I didn't get around to the column it because I'd said it plenty, especially in comparison to the Free Press's strategy of obfuscation, and it seemed redundant. I did gather up the above links to the running around and screaming, though, and found the apropos Big Lebowksi quote:
LEBOWSKI What. . . What makes a man, Mr. Lebowski? DUDE Dude. LEBOWSKI Huh? DUDE I don't know, sir. LEBOWSKI Is it. . . is it, being prepared to do the right thing? Whatever the price? Isn't that what makes a man? DUDE Sure. That and a pair of testicles.
This is getting long enough that I might as well have split it off so to summarize as briefly as possible: if the university has shown a character flaw in the interminable period of the Jihad it has been that of McLovin. Incompetence in a minor offense leads to flop sweat, proving that the entity in question doesn't have the stomach for hardened criminal activity.
Michigan's prompt, un-redacted release was a step that no major school had undertaken. Maybe the school's transparency was a defensive move against the inevitable FOIA, but that would have come after everything wrapped up and no one cared anymore because the announced penalties were essentially nonexistent. If other universities are any guide, could have come swathed in black ink worthy of Newspaper Blackout Poems. I'm a little pissed that I can make a reasonable comparison between McLovin and something I would like to be good at doing things, but that's what David Brandon is for.
In related extremely necessary expenditures. Michigan's bill for the investigation is hefty and growing:
According to invoices from the law firm Lightfoot, Franklin and White released this week as part of an open-records request, Michigan has paid $446,951 in legal fees and other expenses since contracting attorney Gene Marsh and others to handle its internal investigation last September.
That's for expenses through April. The university's bill is going to easily crack a half-million dollars and might end up close to a full million by the end of everything. Birkett compares that bill with some other recent investigations and finds that Michigan is on the high end of the range. UConn's paid out almost 700k, Indiana about 500k, FSU 300k, Alabama 200k. Is that a reasonable expense to get Marsh, a former head of the Committee on Infractions, so you can go in front of the committee as seriously as possible? Given the surplus the department runs, probably. Kowtow and get it over with. The committee does not like non-serious people.
Individual ticket extravaganza. With Penn State, Notre Dame, and Ohio State on the road Michigan is facing down its semi-annual lack of sex appeal on the home portion of the schedule, no offense to Iowa or Wisconsin. As a result, ticket sales are actually open to the public for the first time in a long while, though you've got to suck it up and get packages if you're going to get the good games because actual games against real opponents have to subsidize the purchase price of a I-AA.

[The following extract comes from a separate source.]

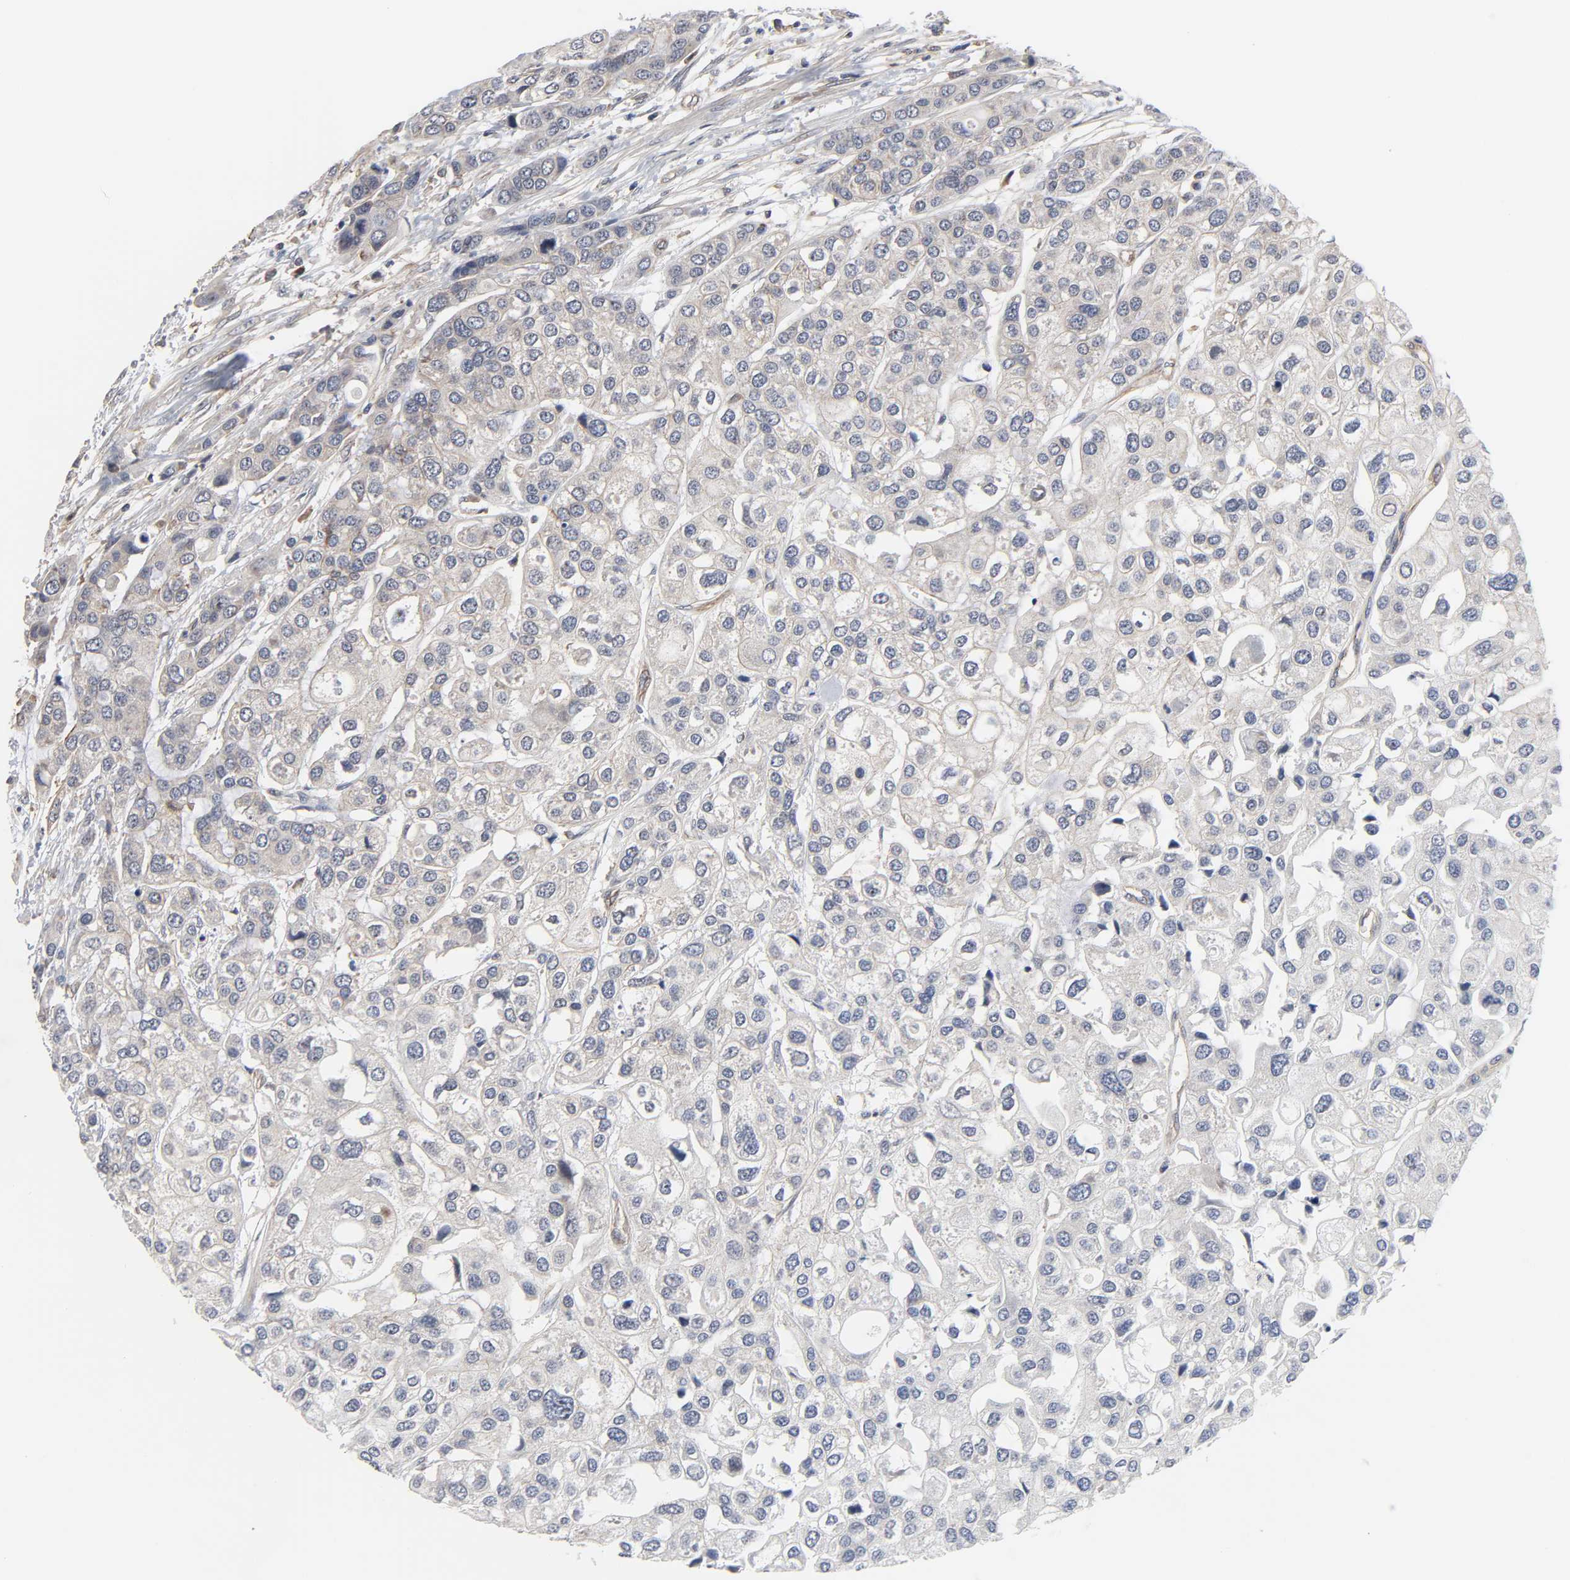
{"staining": {"intensity": "weak", "quantity": "<25%", "location": "cytoplasmic/membranous,nuclear"}, "tissue": "urothelial cancer", "cell_type": "Tumor cells", "image_type": "cancer", "snomed": [{"axis": "morphology", "description": "Urothelial carcinoma, High grade"}, {"axis": "topography", "description": "Urinary bladder"}], "caption": "Tumor cells show no significant protein expression in urothelial cancer. (DAB (3,3'-diaminobenzidine) IHC, high magnification).", "gene": "DDX10", "patient": {"sex": "female", "age": 64}}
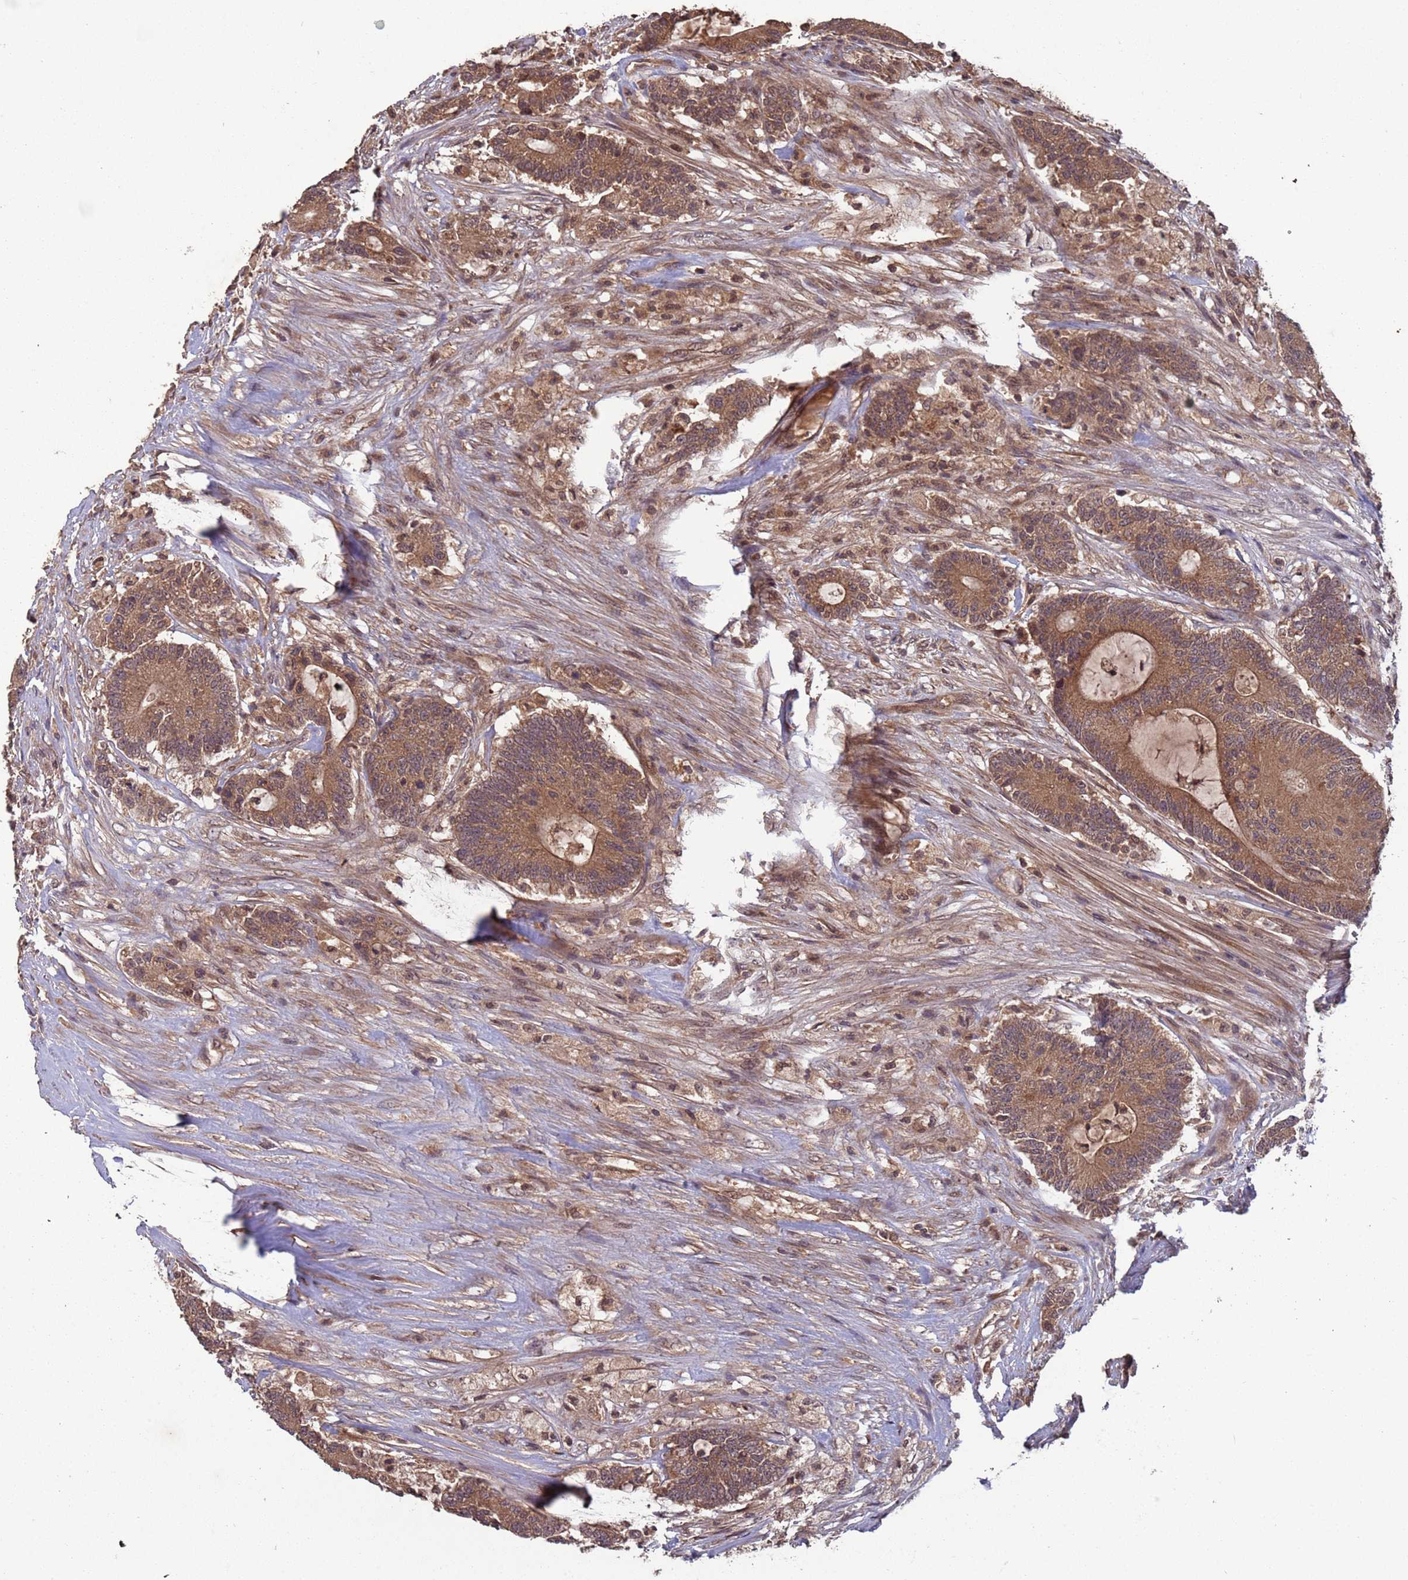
{"staining": {"intensity": "moderate", "quantity": ">75%", "location": "cytoplasmic/membranous"}, "tissue": "colorectal cancer", "cell_type": "Tumor cells", "image_type": "cancer", "snomed": [{"axis": "morphology", "description": "Adenocarcinoma, NOS"}, {"axis": "topography", "description": "Colon"}], "caption": "Colorectal cancer stained with a brown dye shows moderate cytoplasmic/membranous positive positivity in about >75% of tumor cells.", "gene": "ERI1", "patient": {"sex": "female", "age": 84}}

This does not mean the season ticket waiting list has evaporated, by the way. Michigan will be done with the luxury boxes this year but the renovations to the bowl will take place next offseason. Seats and aisles are getting widened, and since moving anyone anywhere has the potential to result in mass panic the AD is holding vacated seats this season to help ease the transition. "Hot seat" prognosticators can look elsewhere for their evidence. Suggestion: 8-16.
Etc.: MI OL Jake Fisher will be dropping a decision($) soon, possibly today. Watch for the "Hello" post. A 1997 championship ring has found its way to eBay. In a move that gets a .5 Tropp, Tennessee pirates USC DE Malik Jackson away.